**WHAT IS REQUIRED:**
Once you have located the line containing "n’est qu’une 500 cm3" in the material below, return it exactly along with each line after it through the line containing "finden Sie die".

**TASK INPUT:**

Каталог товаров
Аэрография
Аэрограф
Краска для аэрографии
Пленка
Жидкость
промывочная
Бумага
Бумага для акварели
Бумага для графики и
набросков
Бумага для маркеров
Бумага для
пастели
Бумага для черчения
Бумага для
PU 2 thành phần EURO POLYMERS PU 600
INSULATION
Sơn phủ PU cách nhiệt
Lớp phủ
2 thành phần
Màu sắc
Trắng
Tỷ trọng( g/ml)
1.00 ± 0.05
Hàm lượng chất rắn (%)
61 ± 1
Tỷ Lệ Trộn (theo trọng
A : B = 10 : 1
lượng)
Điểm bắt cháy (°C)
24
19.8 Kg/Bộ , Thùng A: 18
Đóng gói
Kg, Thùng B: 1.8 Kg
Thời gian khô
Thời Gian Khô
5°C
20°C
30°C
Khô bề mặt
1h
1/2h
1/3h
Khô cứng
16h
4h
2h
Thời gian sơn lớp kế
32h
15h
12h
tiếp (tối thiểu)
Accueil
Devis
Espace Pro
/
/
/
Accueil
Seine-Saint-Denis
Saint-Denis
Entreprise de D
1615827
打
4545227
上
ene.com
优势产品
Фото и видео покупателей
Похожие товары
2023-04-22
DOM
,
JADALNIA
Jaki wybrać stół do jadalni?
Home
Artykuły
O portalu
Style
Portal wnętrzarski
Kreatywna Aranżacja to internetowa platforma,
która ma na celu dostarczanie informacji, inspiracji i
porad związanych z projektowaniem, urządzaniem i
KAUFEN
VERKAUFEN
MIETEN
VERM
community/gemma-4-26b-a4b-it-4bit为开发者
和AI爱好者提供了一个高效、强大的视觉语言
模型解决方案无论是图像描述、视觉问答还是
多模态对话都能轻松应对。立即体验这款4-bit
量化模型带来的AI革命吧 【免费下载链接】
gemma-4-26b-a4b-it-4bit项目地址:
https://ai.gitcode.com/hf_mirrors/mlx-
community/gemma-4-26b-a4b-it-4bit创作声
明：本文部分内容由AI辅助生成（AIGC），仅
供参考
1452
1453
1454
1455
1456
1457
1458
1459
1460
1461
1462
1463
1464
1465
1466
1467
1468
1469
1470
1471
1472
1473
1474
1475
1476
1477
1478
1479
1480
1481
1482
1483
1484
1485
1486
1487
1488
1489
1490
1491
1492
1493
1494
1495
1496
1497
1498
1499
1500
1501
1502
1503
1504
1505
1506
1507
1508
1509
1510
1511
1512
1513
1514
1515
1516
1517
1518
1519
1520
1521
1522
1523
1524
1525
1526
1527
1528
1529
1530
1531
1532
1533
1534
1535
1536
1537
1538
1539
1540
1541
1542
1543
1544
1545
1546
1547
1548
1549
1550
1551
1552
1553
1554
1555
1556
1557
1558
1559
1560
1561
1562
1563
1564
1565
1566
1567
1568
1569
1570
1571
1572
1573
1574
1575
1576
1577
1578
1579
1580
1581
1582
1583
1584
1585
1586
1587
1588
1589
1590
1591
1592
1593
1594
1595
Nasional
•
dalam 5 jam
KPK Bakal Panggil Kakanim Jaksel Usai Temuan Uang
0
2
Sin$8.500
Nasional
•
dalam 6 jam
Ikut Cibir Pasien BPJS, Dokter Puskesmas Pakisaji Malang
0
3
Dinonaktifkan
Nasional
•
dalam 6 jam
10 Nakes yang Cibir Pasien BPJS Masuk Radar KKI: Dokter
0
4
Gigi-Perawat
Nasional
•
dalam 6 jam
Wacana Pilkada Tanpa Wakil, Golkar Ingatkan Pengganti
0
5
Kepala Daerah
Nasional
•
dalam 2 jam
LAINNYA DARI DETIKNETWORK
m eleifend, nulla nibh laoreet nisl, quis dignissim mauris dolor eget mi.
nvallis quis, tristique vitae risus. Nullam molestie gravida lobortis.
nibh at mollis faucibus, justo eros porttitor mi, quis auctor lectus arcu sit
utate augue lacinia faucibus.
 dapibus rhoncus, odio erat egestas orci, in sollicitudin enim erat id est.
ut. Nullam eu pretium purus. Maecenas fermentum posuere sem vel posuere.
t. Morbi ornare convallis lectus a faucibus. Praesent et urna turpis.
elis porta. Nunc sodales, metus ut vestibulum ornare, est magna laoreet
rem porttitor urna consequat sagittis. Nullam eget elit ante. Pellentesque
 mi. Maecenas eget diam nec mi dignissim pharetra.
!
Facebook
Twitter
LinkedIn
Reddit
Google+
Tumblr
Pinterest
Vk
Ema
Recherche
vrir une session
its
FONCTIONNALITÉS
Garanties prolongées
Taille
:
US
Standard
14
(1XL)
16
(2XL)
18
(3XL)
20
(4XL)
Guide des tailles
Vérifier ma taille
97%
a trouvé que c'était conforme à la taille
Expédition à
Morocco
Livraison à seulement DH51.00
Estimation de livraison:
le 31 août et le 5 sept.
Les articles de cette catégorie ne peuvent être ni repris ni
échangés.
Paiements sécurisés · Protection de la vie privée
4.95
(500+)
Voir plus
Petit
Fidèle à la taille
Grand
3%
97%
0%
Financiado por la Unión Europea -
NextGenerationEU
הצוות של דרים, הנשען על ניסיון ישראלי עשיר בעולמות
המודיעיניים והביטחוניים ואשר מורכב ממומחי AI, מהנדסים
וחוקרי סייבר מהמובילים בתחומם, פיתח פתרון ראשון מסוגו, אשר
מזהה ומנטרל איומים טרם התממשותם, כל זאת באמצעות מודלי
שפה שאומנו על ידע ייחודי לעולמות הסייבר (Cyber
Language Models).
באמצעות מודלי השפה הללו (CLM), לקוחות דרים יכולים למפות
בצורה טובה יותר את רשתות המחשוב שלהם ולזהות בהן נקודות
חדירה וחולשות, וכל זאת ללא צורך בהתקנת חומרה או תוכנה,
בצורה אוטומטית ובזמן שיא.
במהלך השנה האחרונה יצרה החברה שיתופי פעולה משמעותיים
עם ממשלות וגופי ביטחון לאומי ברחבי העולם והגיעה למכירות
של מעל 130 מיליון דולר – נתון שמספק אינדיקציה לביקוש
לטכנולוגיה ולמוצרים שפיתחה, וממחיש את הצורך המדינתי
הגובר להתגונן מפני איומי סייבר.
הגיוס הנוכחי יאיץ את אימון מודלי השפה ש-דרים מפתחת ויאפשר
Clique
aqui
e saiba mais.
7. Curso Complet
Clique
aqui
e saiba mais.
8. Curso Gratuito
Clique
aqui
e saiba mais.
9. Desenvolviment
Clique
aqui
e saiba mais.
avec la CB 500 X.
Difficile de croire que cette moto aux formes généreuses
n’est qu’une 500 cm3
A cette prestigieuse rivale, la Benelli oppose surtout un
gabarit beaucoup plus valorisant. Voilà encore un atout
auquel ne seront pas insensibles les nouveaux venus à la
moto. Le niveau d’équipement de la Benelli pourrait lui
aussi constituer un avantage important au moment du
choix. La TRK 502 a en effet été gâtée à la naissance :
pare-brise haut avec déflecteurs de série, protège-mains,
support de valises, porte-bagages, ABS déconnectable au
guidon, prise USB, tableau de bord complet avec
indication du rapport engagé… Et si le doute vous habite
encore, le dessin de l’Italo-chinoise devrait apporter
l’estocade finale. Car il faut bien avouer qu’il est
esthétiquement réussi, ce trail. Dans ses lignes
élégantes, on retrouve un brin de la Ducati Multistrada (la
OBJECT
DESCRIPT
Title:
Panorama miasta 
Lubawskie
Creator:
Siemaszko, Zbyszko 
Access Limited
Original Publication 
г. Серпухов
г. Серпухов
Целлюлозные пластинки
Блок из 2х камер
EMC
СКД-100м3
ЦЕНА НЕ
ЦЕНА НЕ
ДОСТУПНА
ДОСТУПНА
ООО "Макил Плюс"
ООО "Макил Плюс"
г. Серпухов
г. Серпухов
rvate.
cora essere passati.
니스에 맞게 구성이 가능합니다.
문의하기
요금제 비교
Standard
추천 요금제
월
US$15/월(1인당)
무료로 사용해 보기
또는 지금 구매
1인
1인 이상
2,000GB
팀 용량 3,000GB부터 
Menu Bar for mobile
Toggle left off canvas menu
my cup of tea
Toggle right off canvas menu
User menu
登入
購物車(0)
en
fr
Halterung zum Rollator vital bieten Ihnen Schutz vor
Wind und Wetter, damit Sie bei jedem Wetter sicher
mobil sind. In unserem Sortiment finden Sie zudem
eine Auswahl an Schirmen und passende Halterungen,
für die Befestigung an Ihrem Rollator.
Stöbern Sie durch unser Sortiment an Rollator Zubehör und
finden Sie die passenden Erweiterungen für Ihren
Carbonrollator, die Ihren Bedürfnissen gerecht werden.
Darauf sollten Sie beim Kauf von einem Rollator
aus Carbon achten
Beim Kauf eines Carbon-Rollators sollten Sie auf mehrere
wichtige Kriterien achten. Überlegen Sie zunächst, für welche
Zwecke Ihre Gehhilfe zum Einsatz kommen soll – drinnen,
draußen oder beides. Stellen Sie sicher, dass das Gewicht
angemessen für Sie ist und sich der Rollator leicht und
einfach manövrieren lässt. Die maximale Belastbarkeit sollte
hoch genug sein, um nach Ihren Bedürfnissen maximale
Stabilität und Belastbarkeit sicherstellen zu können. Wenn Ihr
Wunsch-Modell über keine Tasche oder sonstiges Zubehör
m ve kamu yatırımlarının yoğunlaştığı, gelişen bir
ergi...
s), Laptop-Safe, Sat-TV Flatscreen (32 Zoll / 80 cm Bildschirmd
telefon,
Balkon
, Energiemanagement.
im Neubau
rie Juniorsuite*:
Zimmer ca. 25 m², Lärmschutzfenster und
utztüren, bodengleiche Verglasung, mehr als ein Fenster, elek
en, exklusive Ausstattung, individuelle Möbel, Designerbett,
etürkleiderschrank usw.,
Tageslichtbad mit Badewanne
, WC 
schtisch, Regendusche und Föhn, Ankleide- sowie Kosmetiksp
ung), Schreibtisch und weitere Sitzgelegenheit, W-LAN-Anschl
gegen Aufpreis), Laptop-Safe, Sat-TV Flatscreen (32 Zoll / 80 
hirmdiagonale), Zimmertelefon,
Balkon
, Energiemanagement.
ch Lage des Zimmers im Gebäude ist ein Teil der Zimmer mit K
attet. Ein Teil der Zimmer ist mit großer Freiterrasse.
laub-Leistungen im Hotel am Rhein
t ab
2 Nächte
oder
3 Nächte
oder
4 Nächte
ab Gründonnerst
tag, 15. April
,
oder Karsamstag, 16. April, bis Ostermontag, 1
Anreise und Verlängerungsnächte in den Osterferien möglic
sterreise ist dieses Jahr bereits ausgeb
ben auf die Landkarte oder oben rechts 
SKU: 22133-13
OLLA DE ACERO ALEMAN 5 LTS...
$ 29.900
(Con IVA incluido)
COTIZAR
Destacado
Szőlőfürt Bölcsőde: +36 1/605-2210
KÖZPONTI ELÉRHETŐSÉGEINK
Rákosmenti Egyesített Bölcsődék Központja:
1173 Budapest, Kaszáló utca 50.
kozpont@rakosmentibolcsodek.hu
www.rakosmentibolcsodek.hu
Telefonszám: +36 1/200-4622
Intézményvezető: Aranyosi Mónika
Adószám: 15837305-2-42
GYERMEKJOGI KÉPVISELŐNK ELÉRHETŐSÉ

**EXERCISE RESPONSE:**
n’est qu’une 500 cm3
A cette prestigieuse rivale, la Benelli oppose surtout un
gabarit beaucoup plus valorisant. Voilà encore un atout
auquel ne seront pas insensibles les nouveaux venus à la
moto. Le niveau d’équipement de la Benelli pourrait lui
aussi constituer un avantage important au moment du
choix. La TRK 502 a en effet été gâtée à la naissance :
pare-brise haut avec déflecteurs de série, protège-mains,
support de valises, porte-bagages, ABS déconnectable au
guidon, prise USB, tableau de bord complet avec
indication du rapport engagé… Et si le doute vous habite
encore, le dessin de l’Italo-chinoise devrait apporter
l’estocade finale. Car il faut bien avouer qu’il est
esthétiquement réussi, ce trail. Dans ses lignes
élégantes, on retrouve un brin de la Ducati Multistrada (la
OBJECT
DESCRIPT
Title:
Panorama miasta 
Lubawskie
Creator:
Siemaszko, Zbyszko 
Access Limited
Original Publication 
г. Серпухов
г. Серпухов
Целлюлозные пластинки
Блок из 2х камер
EMC
СКД-100м3
ЦЕНА НЕ
ЦЕНА НЕ
ДОСТУПНА
ДОСТУПНА
ООО "Макил Плюс"
ООО "Макил Плюс"
г. Серпухов
г. Серпухов
rvate.
cora essere passati.
니스에 맞게 구성이 가능합니다.
문의하기
요금제 비교
Standard
추천 요금제
월
US$15/월(1인당)
무료로 사용해 보기
또는 지금 구매
1인
1인 이상
2,000GB
팀 용량 3,000GB부터 
Menu Bar for mobile
Toggle left off canvas menu
my cup of tea
Toggle right off canvas menu
User menu
登入
購物車(0)
en
fr
Halterung zum Rollator vital bieten Ihnen Schutz vor
Wind und Wetter, damit Sie bei jedem Wetter sicher
mobil sind. In unserem Sortiment finden Sie zudem
eine Auswahl an Schirmen und passende Halterungen,
für die Befestigung an Ihrem Rollator.
Stöbern Sie durch unser Sortiment an Rollator Zubehör und
finden Sie die passenden Erweiterungen für Ihren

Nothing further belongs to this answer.